[Document images with source code]
#####

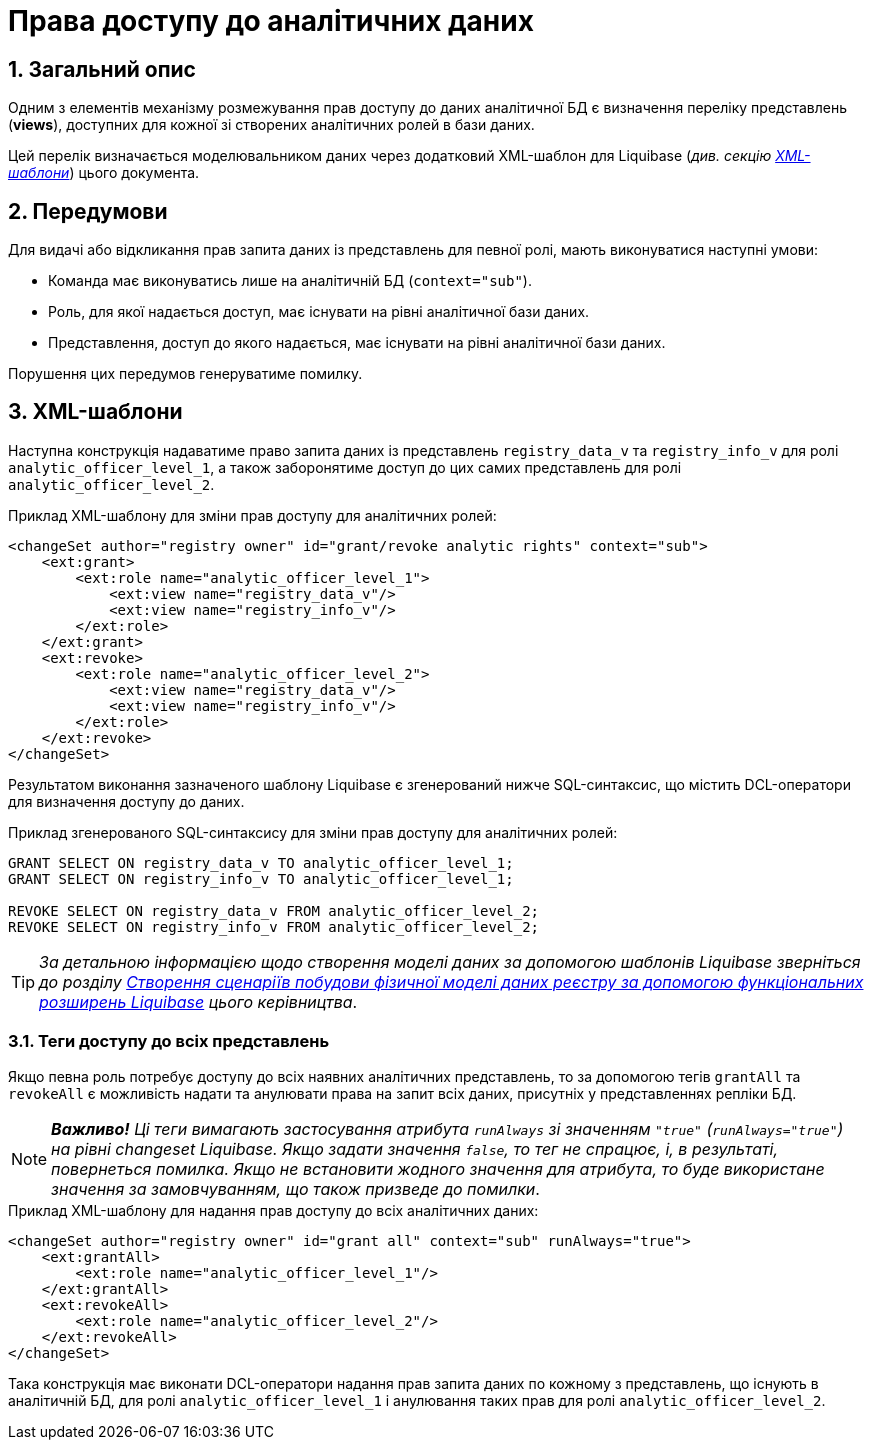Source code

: = Права доступу до аналітичних даних

:sectnums:
:sectanchors:

== Загальний опис
Одним з елементів механізму розмежування прав доступу до даних аналітичної БД є визначення переліку представлень (**views**), доступних для кожної зі створених аналітичних ролей в бази даних.

Цей перелік визначається моделювальником даних через додатковий XML-шаблон для Liquibase (_див. секцію xref:data-analytical-data-access-rights.adoc#xml-templates[XML-шаблони]_) цього документа.

== Передумови
Для видачі або відкликання прав запита даних із представлень для певної ролі, мають виконуватися наступні умови:

* Команда має виконуватись лише на аналітичній БД (`context="sub"`).
* Роль, для якої надається доступ, має існувати на рівні аналітичної бази даних.
* Представлення, доступ до якого надається, має існувати на рівні аналітичної бази даних.

Порушення цих передумов генеруватиме помилку.

[#xml-templates]
== XML-шаблони

Наступна конструкція надаватиме право запита даних із представлень `registry_data_v` та `registry_info_v` для ролі `analytic_officer_level_1`, а також заборонятиме доступ до цих самих представлень для ролі `analytic_officer_level_2`.

.Приклад XML-шаблону для зміни прав доступу для аналітичних ролей:
[source, xml]
----
<changeSet author="registry owner" id="grant/revoke analytic rights" context="sub">
    <ext:grant>
        <ext:role name="analytic_officer_level_1">
            <ext:view name="registry_data_v"/>
            <ext:view name="registry_info_v"/>
        </ext:role>
    </ext:grant>
    <ext:revoke>
        <ext:role name="analytic_officer_level_2">
            <ext:view name="registry_data_v"/>
            <ext:view name="registry_info_v"/>
        </ext:role>
    </ext:revoke>
</changeSet>
----
Результатом виконання зазначеного шаблону Liquibase є згенерований нижче SQL-синтаксис, що містить DCL-оператори для визначення доступу до даних.

.Приклад згенерованого SQL-синтаксису для зміни прав доступу для аналітичних ролей:
[source, xml]

[source, sql]
----
GRANT SELECT ON registry_data_v TO analytic_officer_level_1;
GRANT SELECT ON registry_info_v TO analytic_officer_level_1;

REVOKE SELECT ON registry_data_v FROM analytic_officer_level_2;
REVOKE SELECT ON registry_info_v FROM analytic_officer_level_2;
----

TIP: _За детальною інформацією щодо створення моделі даних за допомогою шаблонів Liquibase зверніться до розділу xref:admin:liquibase-changes-management-sys-ext.adoc[Створення сценаріїв побудови фізичної моделі даних реєстру за допомогою функціональних розширень Liquibase] цього керівництва_.

=== Теги доступу до всіх представлень

Якщо певна роль потребує доступу до всіх наявних аналітичних представлень, то за допомогою тегів `grantAll` та `revokeAll` є можливість надати та анулювати права на запит всіх даних, присутніх у представленнях репліки БД.

NOTE: *[red]##_Важливо!##* Ці теги вимагають застосування атрибута `runAlways` зі значенням `"true"` (`runAlways="true"`) на рівні changeset Liquibase. Якщо задати значення `false`, то тег не спрацює, і, в результаті, повернеться помилка. Якщо не встановити жодного значення для атрибута, то буде використане значення за замовчуванням, що також призведе до помилки_.

.Приклад XML-шаблону для надання прав доступу до всіх аналітичних даних:
[source, xml]
----
<changeSet author="registry owner" id="grant all" context="sub" runAlways="true">
    <ext:grantAll>
        <ext:role name="analytic_officer_level_1"/>
    </ext:grantAll>
    <ext:revokeAll>
        <ext:role name="analytic_officer_level_2"/>
    </ext:revokeAll>
</changeSet>
----

Така конструкція має виконати DCL-оператори надання прав запита даних по кожному з представлень, що існують в аналітичній БД, для ролі `analytic_officer_level_1` і анулювання таких прав для ролі `analytic_officer_level_2`.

#####

TASK DIRECTIONS. Sift through the entries and copy every line with "context".

ANSWER BOX.
* Команда має виконуватись лише на аналітичній БД (`context="sub"`).
<changeSet author="registry owner" id="grant/revoke analytic rights" context="sub">
<changeSet author="registry owner" id="grant all" context="sub" runAlways="true">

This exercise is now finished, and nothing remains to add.